Dernier intervenant, Guilhen Antier, professeur de théologie systématique à l’Institut protestant de Montpellier a transformé la question à ses yeux vide de sens Quel avenir pour nos enfants ?  en un provocant Quels enfants pour notre avenir ? « Le christianisme, lance-t-il, est dans la pleine confusion lorsqu’il se remet à parler de la dimension eschatologique de la foi. Il le fait avec culpabilité, confond sauvegarde et salut et n’est pas au clair sur ce qu’il demande lorsqu’il prie : « que ton règne vienne ». Insistant sur le fait que la jeunesse n’a pas d’âge – Abraham et Sarah continuaient à désirer, à espérer, à faire confiance à l’engagement de Dieu – il interroge : « Comment prendre en charge l’incertitude de l’avenir pour y faire face en tant que sujets ? Comment transmettre de quoi prendre en charge ce courage d’être ?

Une réussite 

Au commencement était le chant et à la fin fut le merci.

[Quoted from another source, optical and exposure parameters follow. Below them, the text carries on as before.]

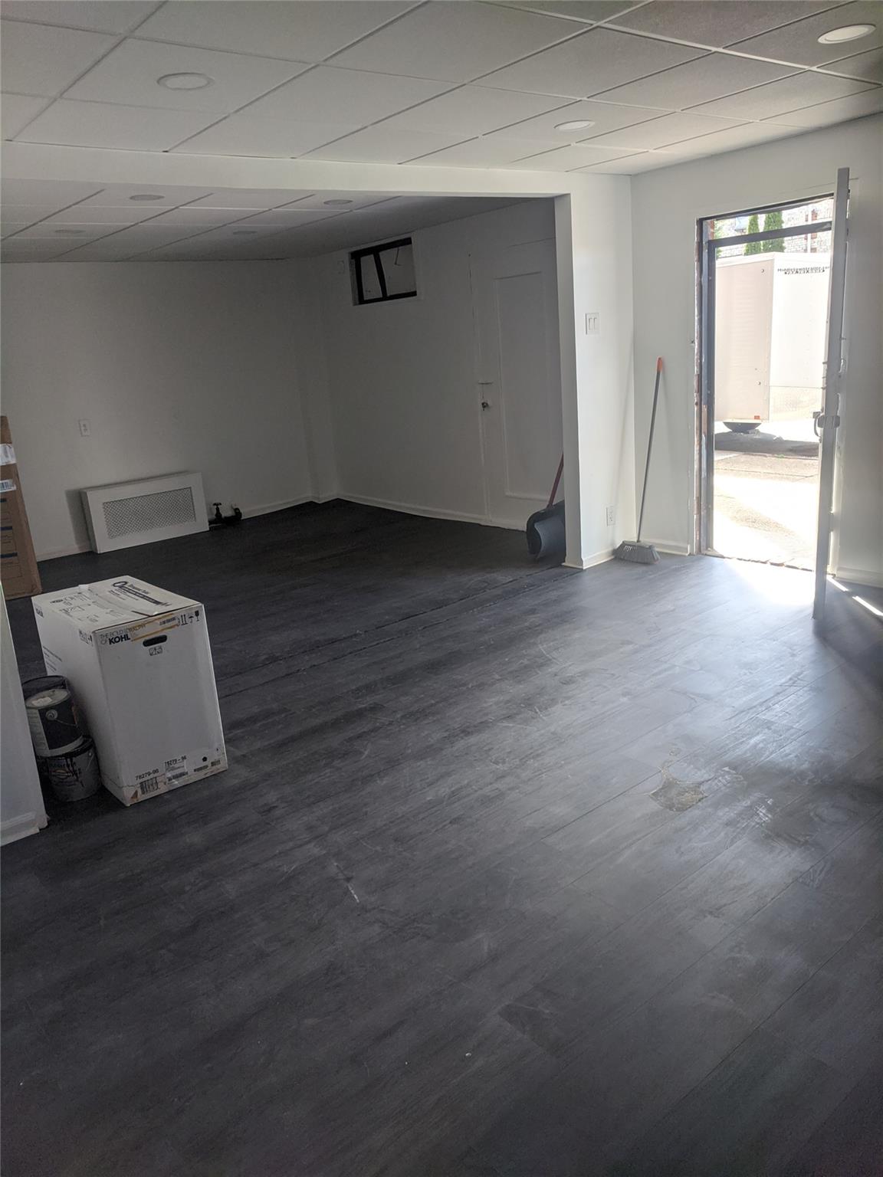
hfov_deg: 53.1
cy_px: 588
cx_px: 442
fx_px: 884
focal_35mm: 26
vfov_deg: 67.3
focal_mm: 4.67
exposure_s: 1/190
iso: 64
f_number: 2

Unanime. Pour la qualité des apports, les pistes soulevées, pour l’organisation, le comptoir de librairie. Le comédien Pierre-Philippe Devaux offrit Jésus, la « Bio interdite », un spectacle au cours duquel il fit varier les rythmes, les gestes et les tons pour mettre en scène une bonne douzaine d’histoires bibliques et interpréter près d’une vingtaine de personnages. La présence du Secrétaire général de l’EPUdF, Didier Crouzet, celles de Frédérique Hebding et de Jean-Daniel Roque représentant la Fondation pour les Ministres montraient l’attention que porte l’Eglise à l’ensemble de ses ministres. Emmanuelle Seyboldt, présidente du Conseil national, renouvela l’approche des textes sur la guérison de Naaman et celle des 10 lépreux  pour les ouvrir à une dimension d’Eglise ouverte. Par dessus tout, ces trois jours furent émouvants : entre retrouvailles après parfois bien des années, plaisir de croiser à nouveau des collègues certes un peu plus âgés désormais, mais toujours aussi pétillants, rencontres inédites, la fraternité était sensible. Rendez-vous dans trois ans.